Wednesday, December 16, 2020

OIL: Into the First Quarter

 If you haven't notice, oil is gushing. No, not a new discovery per se, but by the stock market. To remind you, the market is a forward gage with an eye that envisions six months ahead. I know many have lost a job or work from home. You won't get to see the man on the ladder at the gas station. He is changing the price to a higher number. If you recall, last May, the oil contract reached a multi-year low of $10 per barrel. At that time, the gas station attendant could not find his ladder to lower the price per gallon. He always has this problem. Nevertheless, oil passed its 50-day moving average and 200-day average on the daily chart. It is approaching its 200-day on the weekly chart. Resistance for light, US crude is $50 and for global, Brent, it is $58.67. Last Friday, US crude closed at $46.57. The question that you may ask is why and why now?

EIA

The Energy Information Administration data shows that the global consumption of oil has reached 96 million barrels per day. This is six million below the world usage prior to the pandemic. In the US, we have lowered our imports and at the same time, generated around 12-million barrels of domestic production. With that said, the market sees US production falling as small, domestic firms go belly-under due to the effects of the lockdowns and virus. This is not a problem because other firms could ramp up production to fill the demand. What the market is looking at is a return to economic normalcy. They see the vaccine. They see other nations, especially Asian, resuming their economies. They see more auto sales in emerging markets. They brush off the introduction of electric cars due to many reasons. The cost is high. The reliability is poor. Winter works havoc on electric vehicles. The battery question has not been answered. In addition, the infrastructure to service batteries and long distance has not been answered. The combustion engine still has years to go.  
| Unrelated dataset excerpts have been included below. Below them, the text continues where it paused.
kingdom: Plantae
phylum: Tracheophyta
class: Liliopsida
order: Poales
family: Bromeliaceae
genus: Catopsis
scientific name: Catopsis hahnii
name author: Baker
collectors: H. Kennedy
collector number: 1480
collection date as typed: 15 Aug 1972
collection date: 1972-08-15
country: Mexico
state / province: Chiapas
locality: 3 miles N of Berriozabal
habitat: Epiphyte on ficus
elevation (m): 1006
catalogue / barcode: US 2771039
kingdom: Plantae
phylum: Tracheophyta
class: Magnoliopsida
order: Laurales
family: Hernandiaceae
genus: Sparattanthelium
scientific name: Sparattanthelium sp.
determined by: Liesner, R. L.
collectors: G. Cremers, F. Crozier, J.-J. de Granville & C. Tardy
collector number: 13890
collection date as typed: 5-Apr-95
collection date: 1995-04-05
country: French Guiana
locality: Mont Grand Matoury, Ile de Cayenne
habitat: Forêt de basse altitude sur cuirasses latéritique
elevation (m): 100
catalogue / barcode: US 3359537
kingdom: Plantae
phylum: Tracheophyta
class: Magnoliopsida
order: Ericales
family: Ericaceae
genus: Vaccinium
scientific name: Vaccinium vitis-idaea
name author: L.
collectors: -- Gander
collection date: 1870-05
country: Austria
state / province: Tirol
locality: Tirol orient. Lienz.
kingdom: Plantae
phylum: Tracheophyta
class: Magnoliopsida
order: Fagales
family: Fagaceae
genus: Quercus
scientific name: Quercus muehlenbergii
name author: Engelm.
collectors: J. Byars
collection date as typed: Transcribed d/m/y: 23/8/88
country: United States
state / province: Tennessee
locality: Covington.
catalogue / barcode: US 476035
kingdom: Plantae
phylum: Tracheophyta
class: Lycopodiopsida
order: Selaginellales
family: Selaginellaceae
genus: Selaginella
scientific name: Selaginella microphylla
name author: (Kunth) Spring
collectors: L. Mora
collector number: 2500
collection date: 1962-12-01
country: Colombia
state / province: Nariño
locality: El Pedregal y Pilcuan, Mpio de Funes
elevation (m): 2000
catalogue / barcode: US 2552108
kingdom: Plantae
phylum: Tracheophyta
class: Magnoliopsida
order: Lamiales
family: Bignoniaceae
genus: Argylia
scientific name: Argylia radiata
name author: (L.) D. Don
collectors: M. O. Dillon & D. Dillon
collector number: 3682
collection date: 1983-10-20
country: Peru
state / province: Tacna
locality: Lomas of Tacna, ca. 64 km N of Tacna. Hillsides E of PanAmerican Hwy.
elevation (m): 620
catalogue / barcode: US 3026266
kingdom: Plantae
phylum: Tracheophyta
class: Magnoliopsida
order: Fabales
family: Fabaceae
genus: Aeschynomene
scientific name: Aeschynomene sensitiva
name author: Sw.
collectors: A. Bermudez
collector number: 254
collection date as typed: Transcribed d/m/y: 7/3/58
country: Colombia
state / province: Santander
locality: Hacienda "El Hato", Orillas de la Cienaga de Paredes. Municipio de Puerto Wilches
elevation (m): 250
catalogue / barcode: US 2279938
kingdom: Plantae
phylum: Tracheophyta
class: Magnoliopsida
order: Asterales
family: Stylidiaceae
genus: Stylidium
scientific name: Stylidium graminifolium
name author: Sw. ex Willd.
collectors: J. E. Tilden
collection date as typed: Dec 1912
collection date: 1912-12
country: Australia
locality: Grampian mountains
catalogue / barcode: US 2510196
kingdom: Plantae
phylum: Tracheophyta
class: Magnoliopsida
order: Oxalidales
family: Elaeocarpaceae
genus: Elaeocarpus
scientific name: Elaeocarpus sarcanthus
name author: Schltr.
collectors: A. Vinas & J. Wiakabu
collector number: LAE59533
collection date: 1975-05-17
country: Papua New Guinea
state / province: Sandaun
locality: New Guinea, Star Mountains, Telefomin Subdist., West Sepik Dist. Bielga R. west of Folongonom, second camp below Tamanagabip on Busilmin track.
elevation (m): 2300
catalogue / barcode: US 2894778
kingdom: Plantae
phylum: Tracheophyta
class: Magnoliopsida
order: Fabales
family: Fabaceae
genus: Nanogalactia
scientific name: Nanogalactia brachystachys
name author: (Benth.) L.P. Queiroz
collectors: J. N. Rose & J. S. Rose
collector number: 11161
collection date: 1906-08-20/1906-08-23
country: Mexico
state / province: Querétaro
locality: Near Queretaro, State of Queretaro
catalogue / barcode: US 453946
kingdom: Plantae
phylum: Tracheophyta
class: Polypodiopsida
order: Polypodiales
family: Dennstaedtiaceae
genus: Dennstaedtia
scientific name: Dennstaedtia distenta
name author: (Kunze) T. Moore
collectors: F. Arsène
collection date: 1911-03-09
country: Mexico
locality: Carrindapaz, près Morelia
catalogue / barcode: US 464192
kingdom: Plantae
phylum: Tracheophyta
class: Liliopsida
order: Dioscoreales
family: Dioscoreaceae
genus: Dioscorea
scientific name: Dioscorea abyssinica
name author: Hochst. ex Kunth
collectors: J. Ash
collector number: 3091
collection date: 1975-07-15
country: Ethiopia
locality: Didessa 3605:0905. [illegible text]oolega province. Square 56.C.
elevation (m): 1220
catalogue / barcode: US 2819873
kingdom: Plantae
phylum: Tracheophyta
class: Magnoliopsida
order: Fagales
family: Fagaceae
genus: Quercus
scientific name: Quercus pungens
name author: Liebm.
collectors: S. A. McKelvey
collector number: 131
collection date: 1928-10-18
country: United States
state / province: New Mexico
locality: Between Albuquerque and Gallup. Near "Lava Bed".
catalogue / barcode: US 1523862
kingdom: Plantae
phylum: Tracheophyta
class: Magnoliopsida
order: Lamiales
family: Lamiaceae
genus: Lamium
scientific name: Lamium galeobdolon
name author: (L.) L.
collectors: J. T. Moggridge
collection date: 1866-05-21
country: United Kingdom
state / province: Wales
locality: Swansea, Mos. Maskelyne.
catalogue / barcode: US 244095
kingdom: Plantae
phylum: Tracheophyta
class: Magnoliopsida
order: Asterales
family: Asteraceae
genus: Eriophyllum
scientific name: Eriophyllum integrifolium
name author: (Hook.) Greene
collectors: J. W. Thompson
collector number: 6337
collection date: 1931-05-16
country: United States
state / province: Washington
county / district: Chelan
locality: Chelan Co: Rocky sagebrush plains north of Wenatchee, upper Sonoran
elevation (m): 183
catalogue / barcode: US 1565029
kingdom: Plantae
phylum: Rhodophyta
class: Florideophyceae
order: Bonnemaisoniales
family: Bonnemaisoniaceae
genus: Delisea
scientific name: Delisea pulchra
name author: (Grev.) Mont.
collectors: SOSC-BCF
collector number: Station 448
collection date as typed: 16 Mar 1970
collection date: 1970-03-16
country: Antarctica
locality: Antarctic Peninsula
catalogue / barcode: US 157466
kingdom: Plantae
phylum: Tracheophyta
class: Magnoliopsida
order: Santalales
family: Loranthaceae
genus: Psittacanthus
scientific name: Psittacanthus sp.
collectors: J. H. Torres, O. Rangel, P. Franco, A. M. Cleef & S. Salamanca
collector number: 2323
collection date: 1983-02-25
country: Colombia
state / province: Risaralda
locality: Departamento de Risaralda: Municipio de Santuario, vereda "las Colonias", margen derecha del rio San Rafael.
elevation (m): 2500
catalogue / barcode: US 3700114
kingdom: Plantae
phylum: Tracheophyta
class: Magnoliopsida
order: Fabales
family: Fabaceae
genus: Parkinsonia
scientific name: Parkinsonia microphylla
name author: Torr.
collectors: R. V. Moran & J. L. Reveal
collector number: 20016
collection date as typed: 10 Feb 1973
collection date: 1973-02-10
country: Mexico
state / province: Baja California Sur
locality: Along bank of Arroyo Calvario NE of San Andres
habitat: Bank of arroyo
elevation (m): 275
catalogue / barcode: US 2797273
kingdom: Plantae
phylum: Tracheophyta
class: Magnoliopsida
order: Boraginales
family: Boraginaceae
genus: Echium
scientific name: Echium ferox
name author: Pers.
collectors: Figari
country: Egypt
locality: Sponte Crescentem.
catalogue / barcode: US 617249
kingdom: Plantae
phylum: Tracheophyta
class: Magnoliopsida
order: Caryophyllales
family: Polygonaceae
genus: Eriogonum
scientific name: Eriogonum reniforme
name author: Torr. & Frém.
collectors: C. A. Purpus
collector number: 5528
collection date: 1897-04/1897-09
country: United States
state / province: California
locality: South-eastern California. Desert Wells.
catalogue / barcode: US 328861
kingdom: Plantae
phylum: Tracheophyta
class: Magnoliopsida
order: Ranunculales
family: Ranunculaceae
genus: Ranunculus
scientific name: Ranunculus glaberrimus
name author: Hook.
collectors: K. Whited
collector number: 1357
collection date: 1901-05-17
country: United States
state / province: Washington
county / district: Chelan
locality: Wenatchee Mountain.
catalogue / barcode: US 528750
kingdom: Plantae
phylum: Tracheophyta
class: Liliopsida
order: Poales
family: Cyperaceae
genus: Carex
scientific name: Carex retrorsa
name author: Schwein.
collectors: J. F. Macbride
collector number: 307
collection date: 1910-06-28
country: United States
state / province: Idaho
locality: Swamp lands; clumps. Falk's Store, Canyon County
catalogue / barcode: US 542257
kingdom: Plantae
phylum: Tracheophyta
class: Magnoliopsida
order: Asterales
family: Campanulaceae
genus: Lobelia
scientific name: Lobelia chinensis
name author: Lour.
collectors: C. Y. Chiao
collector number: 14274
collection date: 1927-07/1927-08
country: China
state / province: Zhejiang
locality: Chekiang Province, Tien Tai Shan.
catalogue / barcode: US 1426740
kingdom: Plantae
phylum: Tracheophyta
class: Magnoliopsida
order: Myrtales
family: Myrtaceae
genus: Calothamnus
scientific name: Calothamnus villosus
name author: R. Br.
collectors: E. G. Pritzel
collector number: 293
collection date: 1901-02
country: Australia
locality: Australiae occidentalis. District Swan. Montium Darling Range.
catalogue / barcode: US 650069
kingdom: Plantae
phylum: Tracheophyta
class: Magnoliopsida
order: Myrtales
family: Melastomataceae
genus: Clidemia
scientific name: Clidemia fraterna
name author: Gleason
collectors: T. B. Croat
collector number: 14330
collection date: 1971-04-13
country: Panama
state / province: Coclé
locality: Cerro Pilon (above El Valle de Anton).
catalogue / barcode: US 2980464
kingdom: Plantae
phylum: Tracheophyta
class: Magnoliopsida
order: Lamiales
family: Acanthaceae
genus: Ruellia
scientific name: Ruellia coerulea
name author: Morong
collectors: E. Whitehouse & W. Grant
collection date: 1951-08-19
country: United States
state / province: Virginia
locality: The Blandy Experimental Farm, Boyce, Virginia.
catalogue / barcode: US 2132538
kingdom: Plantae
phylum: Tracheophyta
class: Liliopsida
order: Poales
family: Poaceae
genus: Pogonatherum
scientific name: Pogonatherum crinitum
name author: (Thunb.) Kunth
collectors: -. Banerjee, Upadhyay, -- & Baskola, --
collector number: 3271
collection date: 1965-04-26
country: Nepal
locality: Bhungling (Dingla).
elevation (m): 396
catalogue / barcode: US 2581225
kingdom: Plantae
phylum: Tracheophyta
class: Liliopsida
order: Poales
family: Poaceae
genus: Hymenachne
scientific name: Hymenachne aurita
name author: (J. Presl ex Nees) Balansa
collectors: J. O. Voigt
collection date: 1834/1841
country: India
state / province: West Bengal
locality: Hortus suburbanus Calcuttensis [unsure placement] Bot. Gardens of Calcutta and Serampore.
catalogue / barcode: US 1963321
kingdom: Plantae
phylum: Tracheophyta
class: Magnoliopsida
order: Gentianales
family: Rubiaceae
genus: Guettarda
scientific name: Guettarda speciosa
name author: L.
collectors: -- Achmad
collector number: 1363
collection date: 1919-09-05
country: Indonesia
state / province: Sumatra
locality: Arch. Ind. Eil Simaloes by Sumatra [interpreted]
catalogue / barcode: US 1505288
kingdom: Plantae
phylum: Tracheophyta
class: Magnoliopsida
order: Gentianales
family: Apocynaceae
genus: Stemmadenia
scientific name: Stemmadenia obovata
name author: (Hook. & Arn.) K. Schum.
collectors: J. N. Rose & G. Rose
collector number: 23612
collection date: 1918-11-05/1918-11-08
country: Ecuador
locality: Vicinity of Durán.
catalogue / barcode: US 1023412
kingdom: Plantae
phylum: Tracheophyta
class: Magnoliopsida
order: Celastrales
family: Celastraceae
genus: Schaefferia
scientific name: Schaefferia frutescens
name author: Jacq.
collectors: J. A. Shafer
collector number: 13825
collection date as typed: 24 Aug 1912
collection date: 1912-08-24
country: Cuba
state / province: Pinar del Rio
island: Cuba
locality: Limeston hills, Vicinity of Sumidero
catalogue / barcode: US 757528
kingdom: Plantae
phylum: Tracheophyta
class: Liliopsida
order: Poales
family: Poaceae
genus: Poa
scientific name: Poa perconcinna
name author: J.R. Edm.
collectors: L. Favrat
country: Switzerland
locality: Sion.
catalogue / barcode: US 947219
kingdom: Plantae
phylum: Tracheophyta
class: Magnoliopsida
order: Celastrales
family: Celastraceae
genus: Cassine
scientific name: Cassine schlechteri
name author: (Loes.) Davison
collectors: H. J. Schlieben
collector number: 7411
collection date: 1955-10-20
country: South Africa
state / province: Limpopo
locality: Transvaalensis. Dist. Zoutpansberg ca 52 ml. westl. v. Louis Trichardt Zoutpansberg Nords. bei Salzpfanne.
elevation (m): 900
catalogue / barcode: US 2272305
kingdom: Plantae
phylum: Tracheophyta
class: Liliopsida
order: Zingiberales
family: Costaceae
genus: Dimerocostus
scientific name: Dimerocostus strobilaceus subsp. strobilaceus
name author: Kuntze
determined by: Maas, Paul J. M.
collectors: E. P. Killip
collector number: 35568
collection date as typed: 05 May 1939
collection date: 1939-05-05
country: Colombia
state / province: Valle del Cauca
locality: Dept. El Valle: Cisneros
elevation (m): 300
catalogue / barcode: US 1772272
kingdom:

This is why oil is trending up. There are other factors that is helping the outlook and price.

King Dollar

Last March, when the initial fears of the virus became known, the US dollar touched $104, as a safe haven. Then, excessive money printing along with the economic slowdown, revealed structural problems. The dollar began a long decline. It touched its yearly low last Friday at $90.92. The charts indicate that the dollar will find resistance/support at $88. When the dollar declines in value commodities cost more. The market sees that too.   

2cd. Opinion?

If you consult Dr. Copper, you will find his fees are up. Last March, the pandemic caused panic in the industry. The price per pound hit a yearly low of $2.00. Now, it is $3.53. The dollar declines, commodities rise. 

How about Iron Ore? Last March, it declined to $615 per ton. Now, it is 923 per ton. You can look for gold to feel the effects of this momentum. We have pointed out many times that fiat, central banks hate the strong currency of gold. However, they cannot deny the obvious. When the dollar declines, commodities rise. Prices are also rising for aluminum. Beverage and can goods are facing higher costs due to the higher cost for aluminum. This begs the question, can inflation be far off?

Getting back to oil. The market will reevaluate the price and outlook in January. If the vaccine gets results and it is received favorably, this will strongly lead to higher oil prices. Always keep in focus, the price of the US dollar. If the downtrend continues and new stimulus is added, oil will continue to rise to its level prior to the pandemic. You have an oil stock? You can help? Get out and shop! Enjoy the holidays. Peace.